THE TASK:
Copy out the part of the Hatch & Nix packaging post that runs from "Oh no the dreaded" up to and including "or -m module.", word for word.

PASSAGE:
Packaging Multiple Dependent Python Modules Using Hatch & Nix

Alternative title: "Overcomplicating My Website Backend Using Hatch & Nix". For the life for me, I could not figure out how to string all of this together until after pouring over the nixpkgs manual & NixOS Wiki about 20 times each; no other resource applied cleanly to my situation. Here's hoping these instructions will help someone else going thru the same thing I did.

Basic Setup

Say we have two Python applications that depend on a third, shared Python library. That is, something like the following:

# shared/__init__.py
NAME = "PolyWolf"

# hello/__main__.py
from shared import NAME
if __name__ == "__main__":
    print(f"Hello, {NAME}")

# goodbye/__main__.py
from shared import NAME
if __name__ == "__main__":
    print(f"Goodbye, {NAME}")

Then, we can run them like so:

$ nix-shell -p python3 tree
fetching path input 'path:/nix/store/1dwky0bis4bkl3qngsc6pmq902swa9b6-source'

[nix-shell:/tmp/blogpost]$ tree
.
├── goodbye
│   └── __main__.py
├── hello
│   └── __main__.py
└── shared
    └── __init__.py

4 directories, 3 files

[nix-shell:/tmp/blogpost]$ python3 -m hello
Hello, PolyWolf

[nix-shell:/tmp/blogpost]$ python3 -m goodbye
Goodbye, PolyWolf

What the programs actually do doesn't matter all too much; what matters is the module structure, and the directory structure. We want shared to be, well, shared between the hello & goodbye programs, and for no one program to be the obvious one to contain all the shared code. This represents how my crossposter is structured, and is representative of many other "monorepo"-style applications too¹.

`PYTHONPATH` And You

As a slight aside, there's a specific reason we ran the programs with the -m flag earlier. To see this, let's try running without it:

[nix-shell:/tmp/blogpost]$ python3 hello
Traceback (most recent call last):
  File "<frozen runpy>", line 198, in _run_module_as_main
  File "<frozen runpy>", line 88, in _run_code
  File "/tmp/blogpost/hello/__main__.py", line 1, in <module>
    from shared import NAME
ModuleNotFoundError: No module named 'shared'

Oh no the dreaded ModuleNotFoundError!! Reading around a bit, we learn the module search path is stored in the sys.path variable, and learn about its initialization procedure:

The first entry in the module search path is the directory that contains the input script, if there is one. Otherwise, the first entry is the current directory, which is the case when executing the interactive shell, a -c command, or -m module.

Aha! So that's why: In the -m example, the /tmp/blogpost directory was added to the module path, because there was no "input script", just a module to be run. But without -m, the /tmp/blogpost/hello directory was added, because that's where __main__.py lives, and that directory does not contain a shared module. Is there a workaround? Fortunately, yes, in the next paragraph:

The PYTHONPATH environment variable is often used to add directories to the search path. If this environment variable is found then the contents are added to the module search path.

So! If we really wanted, we could do something like:

[nix-shell:/tmp/blogpost]$ PYTHONPATH="$(pwd):$PYTHONPATH" python3 hello
Hello, PolyWolf

But honestly, I just use -m :) Anywho, this diversion into PYTHONPATH & module resolution wasn't too relevant, still useful to understand, back to the main content now :)

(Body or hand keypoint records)
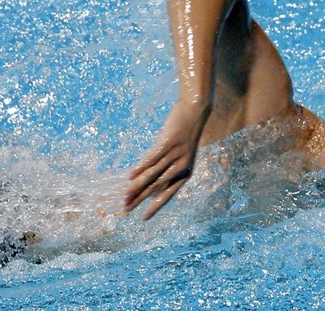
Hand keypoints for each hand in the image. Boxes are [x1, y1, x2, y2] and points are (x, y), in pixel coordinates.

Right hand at [124, 100, 208, 219]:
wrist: (195, 110)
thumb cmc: (185, 133)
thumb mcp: (179, 153)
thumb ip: (167, 167)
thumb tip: (150, 182)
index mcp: (186, 172)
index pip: (168, 194)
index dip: (155, 206)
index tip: (143, 218)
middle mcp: (182, 166)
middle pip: (157, 187)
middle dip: (141, 199)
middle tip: (126, 210)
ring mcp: (176, 154)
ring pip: (153, 174)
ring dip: (137, 186)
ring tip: (125, 196)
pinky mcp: (169, 142)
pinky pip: (152, 158)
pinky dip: (140, 167)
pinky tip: (130, 175)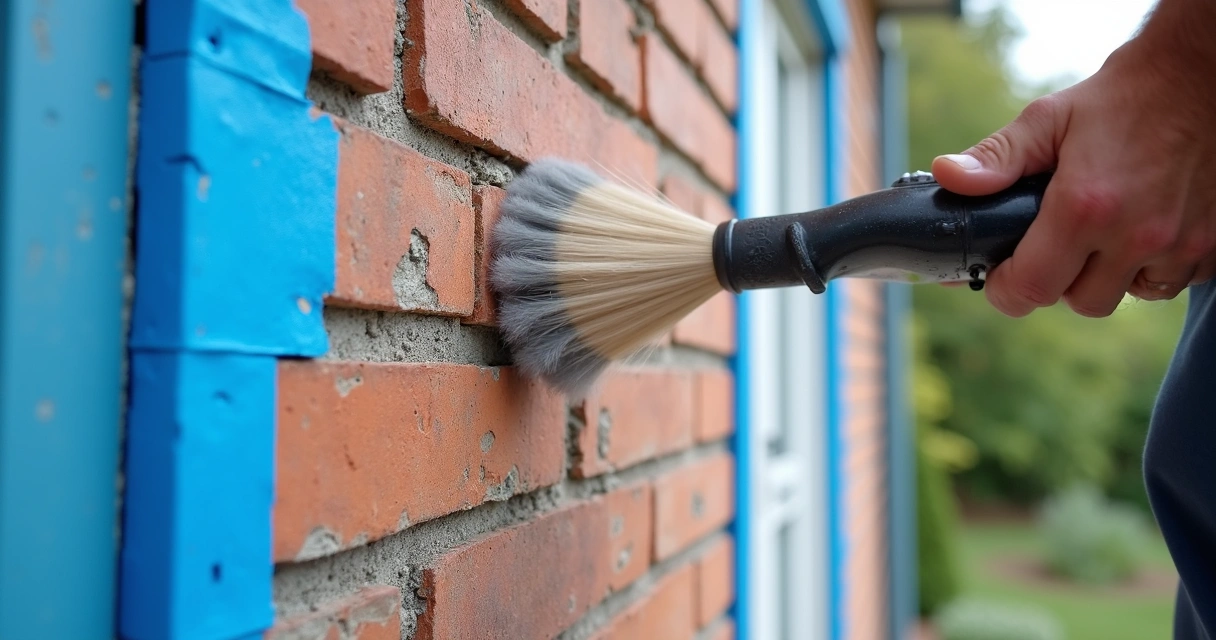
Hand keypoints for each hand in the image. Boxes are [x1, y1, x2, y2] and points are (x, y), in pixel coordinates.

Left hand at [930, 0, 1215, 317]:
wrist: (1202, 77)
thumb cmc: (1122, 98)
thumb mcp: (1047, 120)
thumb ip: (995, 158)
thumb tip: (948, 177)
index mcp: (1083, 208)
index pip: (1030, 290)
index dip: (1006, 290)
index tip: (1000, 274)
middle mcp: (1134, 235)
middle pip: (1079, 302)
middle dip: (1057, 281)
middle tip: (1054, 246)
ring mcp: (1179, 245)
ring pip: (1124, 297)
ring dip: (1105, 277)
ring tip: (1099, 235)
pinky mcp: (1210, 247)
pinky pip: (1166, 284)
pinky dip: (1148, 269)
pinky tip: (1140, 231)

RESPONSE BOX:
Oh no the dreaded ModuleNotFoundError!! Reading around a bit, we learn the module search path is stored in the sys.path variable, and learn about its initialization procedure:

The first entry in the module search path is the directory that contains the input script, if there is one. Otherwise, the first entry is the current directory, which is the case when executing the interactive shell, a -c command, or -m module.